Qin finally looked at him. "You sound more confident than the facts deserve."
Ji Yuan looked at the palisade, the smoke, the frightened faces, the fresh graves.
"I am learning that confidence is sometimes a ration."
Qin's expression did not soften, but he returned to his list.
At the edge of the central fire, Yin Meiniang stood with a small bowl in her hands. When Ji Yuan passed, she stepped directly into his path.
"Eat."
He looked at the bowl.
A thin spoonful of porridge rested inside, thicker than what most had received that morning. Not by much, but enough.
"No."
Her eyes narrowed. "That was not a question."
"Give it to the children."
"The children have eaten."
"To the wounded."
"The doctor has what she can use."
"To the defenders."
"They received their portions."
Ji Yuan tried to step around her.
Yin moved with surprising speed and blocked him again. "If you fall during the attack, I will tell the wolves you were too noble to chew."
"This is not the time."
"This is exactly the time."
Several nearby people looked over.
Ji Yuan lowered his voice. "If they see me eating more—"

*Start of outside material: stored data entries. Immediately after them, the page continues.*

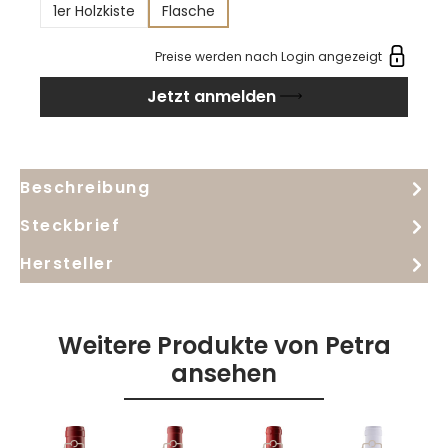
1er Holzkiste
Flasche
fruchtigen Aromen werden harmonisch ergänzt
durch balsamische Noten der mediterranen
Preise werden nach Login angezeigt
Macchia, Lorbeer und würzige Akzente von Pfeffer,
Jetzt anmelden
Weihrauch und einem Hauch Vanille, die dem Wein
eine außergewöhnliche Tiefe und Raffinesse
verleihen. Am Gaumen zeigt sich der Petra 2021
kraftvoll und voluminös, mit einer angenehmen
Beschreibung
Frische und einer reichhaltigen, seidigen
Tanninstruktur. Die mineralischen Noten
Steckbrief
unterstreichen die Frische des Weins und verleihen
Hersteller
ihm eine einzigartige Struktur.
Weitere Produkte von Petra
ansehen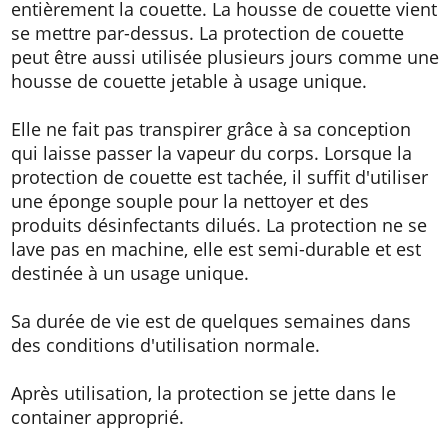
entièrement la couette. La housse de couette vient
se mettre par-dessus. La protection de couette
peut être aussi utilisée plusieurs jours comme une
housse de couette jetable à usage unique.
Elle ne fait pas transpirer grâce à sa conception
qui laisse passer la vapeur du corps. Lorsque la
protection de couette est tachée, il suffit d'utiliser
une éponge souple pour la nettoyer et des
produits désinfectants dilués. La protection ne se
lave pas en machine, elle est semi-durable et est
destinée à un usage unique.
Sa durée de vie est de quelques semaines dans
des conditions d'utilisation normale.
Après utilisation, la protection se jette dans le
container approprié.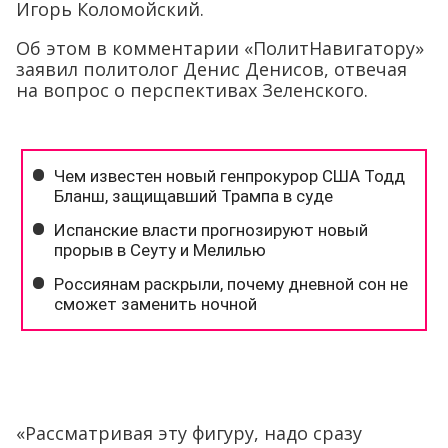
Игорь Коломойский.
Об этом в комментарии «ПолитНавигатору»
заявил политолог Денис Денисов, отвечая
на вопрос о перспективах Зеленского.
«Рассматривая эту фигуру, надо сразу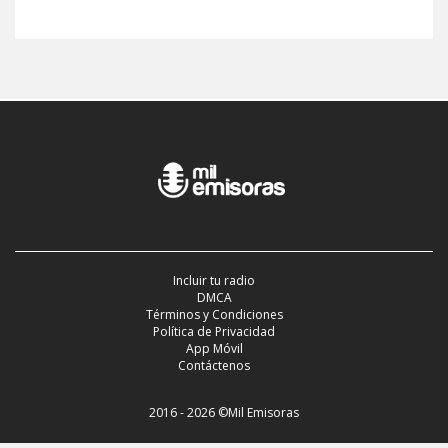
Incluir tu radio
DMCA
Términos y Condiciones
Política de Privacidad
App Móvil
Contáctenos
2016 - 2026 ©Mil Emisoras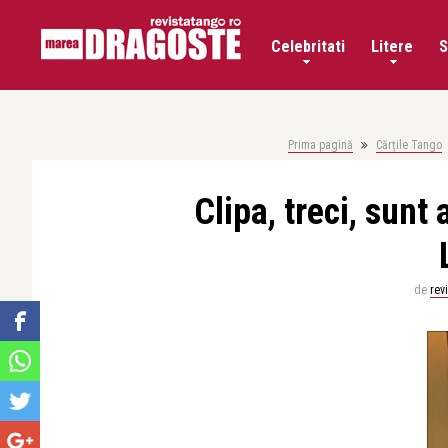
Celebritati
Litere
S
Prima pagină
Cărțile Tango
Clipa, treci, sunt
de
rev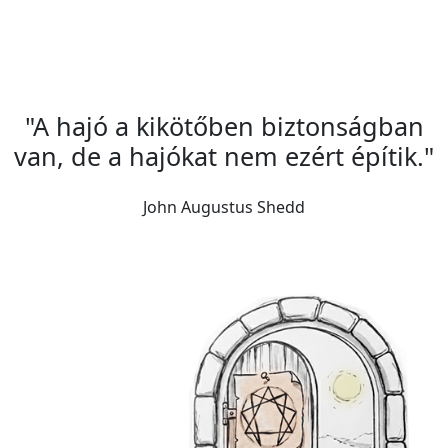
"A hajó a kikötőben biztonságban
van, de a hajókat nem ezért építik."
John Augustus Shedd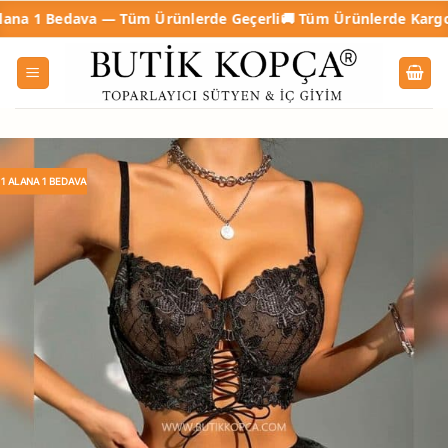
İçeriğe
Bedava — Tüm Ürünlerde Geçerli
🚚 Tüm Ürünlerde Kargo Ücrets
atla
1 ALANA 1 BEDAVA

"They will see you obeying the same rule you made for everyone with a function. You are not a shrine candle to be burned down so others admire the light."
The words struck close enough that he stopped.
Yin shoved the bowl into his hands.
"Leadership is not starving where everyone can see. Sometimes it is having the strength to stand where everyone can see."
Ji Yuan looked at the porridge.
His stomach tightened so sharply it hurt.
Across the fire, a child watched him. Not accusingly. Simply watching.
Slowly, Ji Yuan ate.
It tasted of root, smoke, and shame.
Yin took the empty bowl from him with a satisfied grunt. "Good. Now go look difficult to kill."
The first howl came before full dark.
It rolled from the forest low and deep, nothing like the cries of the smaller wolves they had heard before. This sound did not merely announce hunger. It claimed distance. It passed through the blue-green trunks, over the fresh-cut stumps, across the graves, and into the bones of every person in Qinghe.
Conversation died.
Then another howl answered from the west.
Then another from the north.
Then many.
Children began to cry. One of the defenders dropped his spear. Han Yue struck him across the shoulder—not hard enough to injure, hard enough to shock.
"Pick it up."
The man did.
Ji Yuan walked to the northern line.
He felt the cracked seal heat in his palm.
Not burning as it had in the dream. Not yet. But awake.
The Record of Ten Thousand Eras flickered at the edge of his sight, offering no new law, no clean solution, only the cold awareness that history had begun listening.
Torches were lit one by one.
Their flames shook in the windless dark.
Beyond the palisade, green eyes opened between the trees.
Yue Lingxi raised her spear. "They are closer than last night."
Han Yue lifted his broken axe handle. "Hold."
Ji Yuan looked once toward the center: Li at the stones, Qin by the retreat line, Yin near the fire, Mo by the trap cord, Bai Suyin beside the graves, Luo Qingshu clutching charcoal as if he could write death away.
Then the shadows moved.
A dark shape burst from the forest, silent until the final leap.
It cleared the first row of sharpened stakes and landed inside Qinghe.